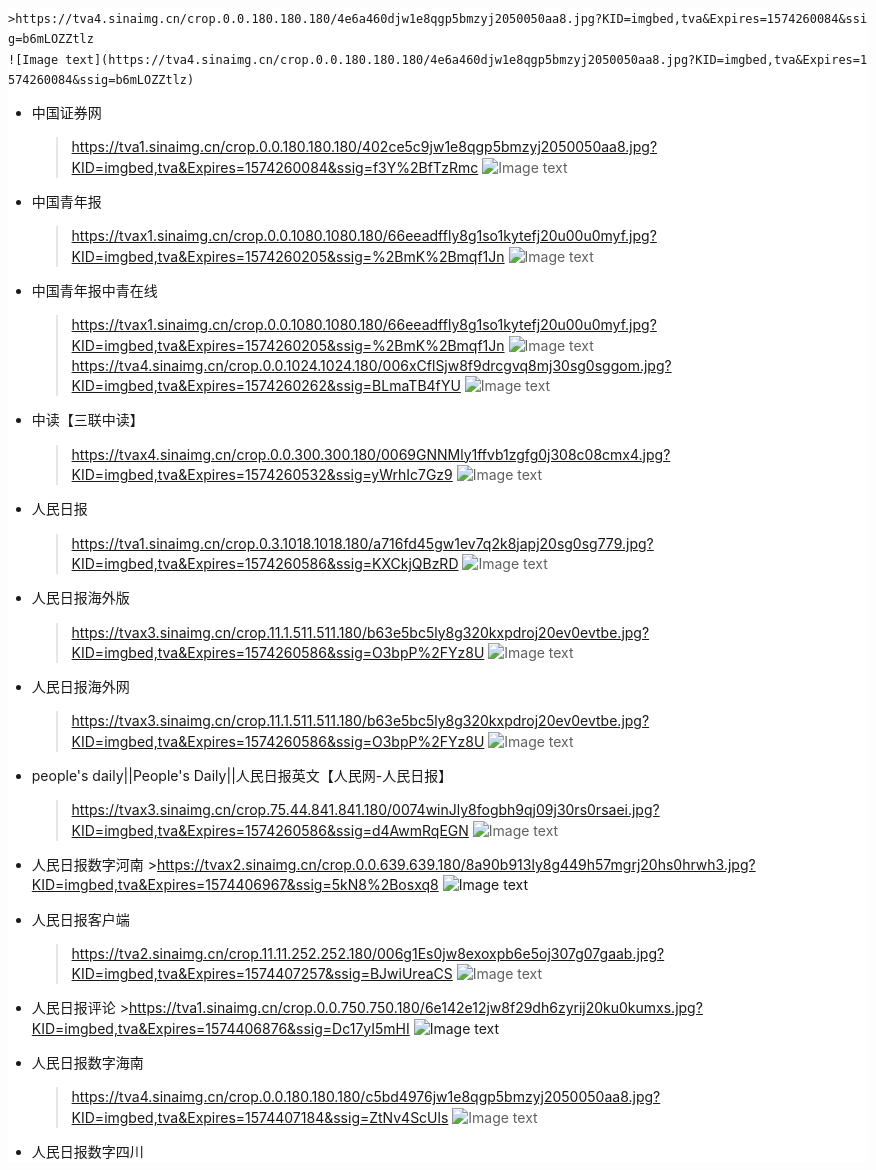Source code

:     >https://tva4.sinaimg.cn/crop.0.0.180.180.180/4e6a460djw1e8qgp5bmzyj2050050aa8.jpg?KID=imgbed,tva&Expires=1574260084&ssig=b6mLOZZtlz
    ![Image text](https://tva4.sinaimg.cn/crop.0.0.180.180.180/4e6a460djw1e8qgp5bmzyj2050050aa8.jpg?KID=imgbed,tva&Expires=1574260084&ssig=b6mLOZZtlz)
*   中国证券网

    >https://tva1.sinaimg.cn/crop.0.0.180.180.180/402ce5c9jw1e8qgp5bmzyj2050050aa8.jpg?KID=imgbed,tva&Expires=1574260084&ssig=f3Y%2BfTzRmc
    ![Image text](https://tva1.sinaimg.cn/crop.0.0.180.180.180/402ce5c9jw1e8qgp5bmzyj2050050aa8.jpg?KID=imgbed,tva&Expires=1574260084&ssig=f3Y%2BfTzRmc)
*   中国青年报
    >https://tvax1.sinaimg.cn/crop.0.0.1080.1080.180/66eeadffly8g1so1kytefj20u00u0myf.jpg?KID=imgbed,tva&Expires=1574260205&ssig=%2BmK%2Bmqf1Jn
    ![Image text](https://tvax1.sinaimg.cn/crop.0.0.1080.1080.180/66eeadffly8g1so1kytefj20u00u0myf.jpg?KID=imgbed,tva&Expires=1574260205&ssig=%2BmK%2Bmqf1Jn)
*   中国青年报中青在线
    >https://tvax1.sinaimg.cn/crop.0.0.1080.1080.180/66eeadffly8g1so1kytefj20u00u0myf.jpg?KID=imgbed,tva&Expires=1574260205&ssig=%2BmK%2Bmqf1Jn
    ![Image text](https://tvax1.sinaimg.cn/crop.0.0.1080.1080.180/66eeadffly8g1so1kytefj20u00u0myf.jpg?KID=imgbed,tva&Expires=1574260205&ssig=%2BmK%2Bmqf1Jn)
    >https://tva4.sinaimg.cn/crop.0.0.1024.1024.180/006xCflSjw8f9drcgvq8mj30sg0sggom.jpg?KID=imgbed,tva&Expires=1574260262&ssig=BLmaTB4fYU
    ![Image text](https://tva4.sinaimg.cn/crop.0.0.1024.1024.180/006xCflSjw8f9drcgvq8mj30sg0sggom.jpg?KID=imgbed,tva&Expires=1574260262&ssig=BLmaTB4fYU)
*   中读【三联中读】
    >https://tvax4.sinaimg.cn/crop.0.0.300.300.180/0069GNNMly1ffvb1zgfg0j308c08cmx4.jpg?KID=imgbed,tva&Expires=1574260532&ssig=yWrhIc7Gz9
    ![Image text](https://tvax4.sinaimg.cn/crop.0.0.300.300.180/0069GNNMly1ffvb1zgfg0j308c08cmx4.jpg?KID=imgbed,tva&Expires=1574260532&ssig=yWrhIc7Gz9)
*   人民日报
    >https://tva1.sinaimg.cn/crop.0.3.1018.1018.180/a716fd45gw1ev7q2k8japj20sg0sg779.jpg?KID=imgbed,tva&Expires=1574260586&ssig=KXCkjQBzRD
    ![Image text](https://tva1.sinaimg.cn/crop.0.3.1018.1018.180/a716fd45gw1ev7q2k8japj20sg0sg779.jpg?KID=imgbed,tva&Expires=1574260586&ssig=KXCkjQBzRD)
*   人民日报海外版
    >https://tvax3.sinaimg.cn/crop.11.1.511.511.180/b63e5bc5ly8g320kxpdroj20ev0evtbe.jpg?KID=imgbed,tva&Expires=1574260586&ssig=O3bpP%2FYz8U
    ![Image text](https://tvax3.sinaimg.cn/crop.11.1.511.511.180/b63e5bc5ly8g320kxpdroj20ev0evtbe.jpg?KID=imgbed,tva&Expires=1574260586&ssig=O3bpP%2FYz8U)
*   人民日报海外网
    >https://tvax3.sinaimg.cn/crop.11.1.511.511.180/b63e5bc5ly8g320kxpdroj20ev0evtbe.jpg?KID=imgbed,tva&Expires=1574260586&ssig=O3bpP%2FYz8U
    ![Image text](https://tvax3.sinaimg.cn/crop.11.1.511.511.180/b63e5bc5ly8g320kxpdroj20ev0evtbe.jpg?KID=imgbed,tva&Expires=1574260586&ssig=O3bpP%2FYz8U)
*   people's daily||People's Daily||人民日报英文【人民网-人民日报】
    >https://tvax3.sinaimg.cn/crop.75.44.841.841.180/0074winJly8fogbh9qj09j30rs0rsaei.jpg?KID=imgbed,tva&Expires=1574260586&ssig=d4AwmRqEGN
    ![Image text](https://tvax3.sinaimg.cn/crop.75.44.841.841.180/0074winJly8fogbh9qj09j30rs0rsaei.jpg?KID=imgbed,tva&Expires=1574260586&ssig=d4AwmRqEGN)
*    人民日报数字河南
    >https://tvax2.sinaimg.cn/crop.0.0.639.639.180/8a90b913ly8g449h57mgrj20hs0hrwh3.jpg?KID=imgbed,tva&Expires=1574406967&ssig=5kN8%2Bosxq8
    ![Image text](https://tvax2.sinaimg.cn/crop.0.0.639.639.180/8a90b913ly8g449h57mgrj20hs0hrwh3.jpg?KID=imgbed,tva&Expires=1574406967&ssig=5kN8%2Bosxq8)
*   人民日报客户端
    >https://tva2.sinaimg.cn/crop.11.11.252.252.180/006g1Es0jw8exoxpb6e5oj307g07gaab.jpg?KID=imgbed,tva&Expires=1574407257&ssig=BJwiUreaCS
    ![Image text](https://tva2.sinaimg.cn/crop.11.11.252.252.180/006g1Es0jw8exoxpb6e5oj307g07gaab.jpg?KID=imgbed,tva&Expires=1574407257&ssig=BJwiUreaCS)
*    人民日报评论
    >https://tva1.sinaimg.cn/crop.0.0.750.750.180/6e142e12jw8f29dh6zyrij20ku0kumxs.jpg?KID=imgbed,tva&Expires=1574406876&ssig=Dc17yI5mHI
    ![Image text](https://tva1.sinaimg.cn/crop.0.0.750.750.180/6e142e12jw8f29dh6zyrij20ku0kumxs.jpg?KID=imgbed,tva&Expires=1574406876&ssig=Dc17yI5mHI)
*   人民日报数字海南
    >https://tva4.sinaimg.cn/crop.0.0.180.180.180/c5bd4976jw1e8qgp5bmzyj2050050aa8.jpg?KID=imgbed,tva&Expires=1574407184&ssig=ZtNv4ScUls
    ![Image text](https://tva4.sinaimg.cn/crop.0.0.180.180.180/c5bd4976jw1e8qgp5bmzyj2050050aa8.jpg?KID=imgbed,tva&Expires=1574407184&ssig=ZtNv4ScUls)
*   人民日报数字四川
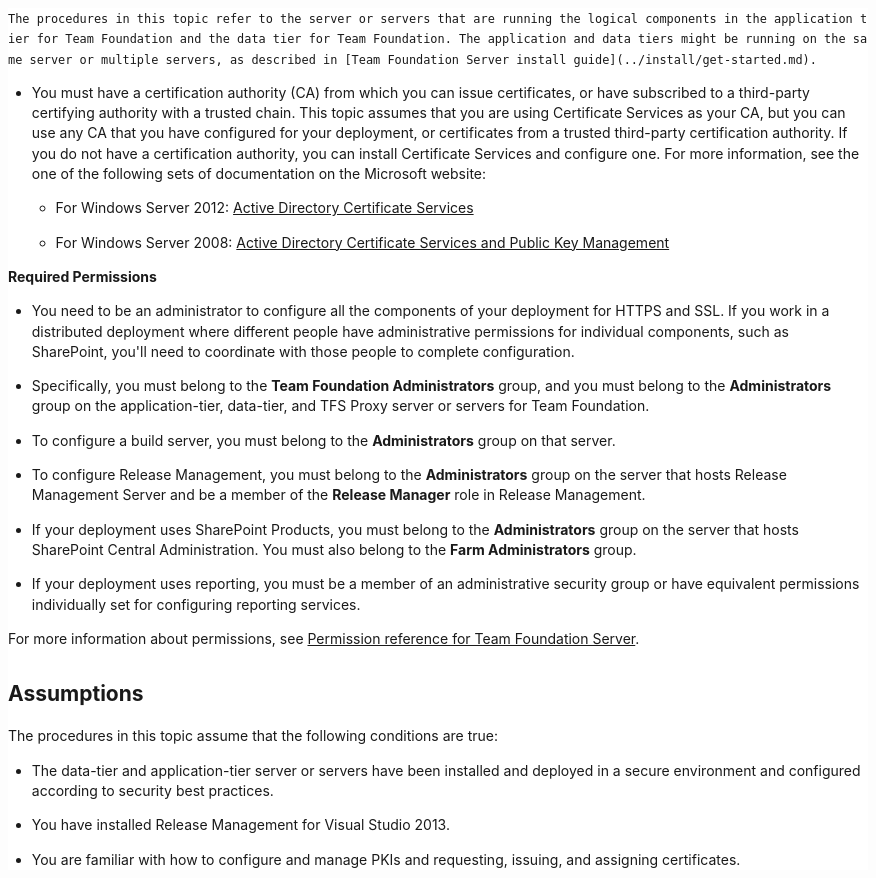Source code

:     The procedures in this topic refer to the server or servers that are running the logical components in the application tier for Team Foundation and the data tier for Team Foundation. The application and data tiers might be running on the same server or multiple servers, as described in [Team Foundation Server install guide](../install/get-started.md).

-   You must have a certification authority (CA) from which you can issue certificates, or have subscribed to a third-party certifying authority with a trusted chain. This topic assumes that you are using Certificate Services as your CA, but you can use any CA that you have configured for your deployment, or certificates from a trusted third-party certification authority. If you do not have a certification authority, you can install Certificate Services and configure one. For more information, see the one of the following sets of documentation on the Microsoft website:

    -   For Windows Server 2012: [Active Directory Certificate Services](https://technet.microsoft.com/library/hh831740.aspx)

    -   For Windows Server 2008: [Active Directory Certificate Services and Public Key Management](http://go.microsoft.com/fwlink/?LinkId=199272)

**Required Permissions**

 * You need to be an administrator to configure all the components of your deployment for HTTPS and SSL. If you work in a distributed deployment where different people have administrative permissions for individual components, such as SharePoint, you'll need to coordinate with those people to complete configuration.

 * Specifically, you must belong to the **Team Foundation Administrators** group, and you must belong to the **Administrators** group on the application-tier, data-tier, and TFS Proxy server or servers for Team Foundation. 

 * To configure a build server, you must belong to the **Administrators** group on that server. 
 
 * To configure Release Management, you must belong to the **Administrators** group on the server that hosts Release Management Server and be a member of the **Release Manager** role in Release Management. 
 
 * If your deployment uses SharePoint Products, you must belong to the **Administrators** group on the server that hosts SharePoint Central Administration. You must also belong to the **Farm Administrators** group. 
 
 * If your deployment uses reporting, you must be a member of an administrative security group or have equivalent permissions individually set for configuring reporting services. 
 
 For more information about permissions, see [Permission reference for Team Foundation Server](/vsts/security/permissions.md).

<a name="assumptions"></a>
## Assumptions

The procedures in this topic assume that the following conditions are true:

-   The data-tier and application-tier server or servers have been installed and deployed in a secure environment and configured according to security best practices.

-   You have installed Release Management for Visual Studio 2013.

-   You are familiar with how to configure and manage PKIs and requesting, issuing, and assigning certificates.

The task » Write out the lines of the listing above, from the line with "configuring reporting services." up to and including the line with "Visual Studio 2013.".

Solution for this exercise »
 * If your deployment uses reporting, you must be a member of an administrative security group or have equivalent permissions individually set for configuring reporting services. 
 
 For more information about permissions, see [Permission reference for Team Foundation Server](/vsts/security/permissions.md).

<a name="assumptions"></a>
## Assumptions

The procedures in this topic assume that the following conditions are true:

-   The data-tier and application-tier server or servers have been installed and deployed in a secure environment and configured according to security best practices.

-   You have installed Release Management for Visual Studio 2013.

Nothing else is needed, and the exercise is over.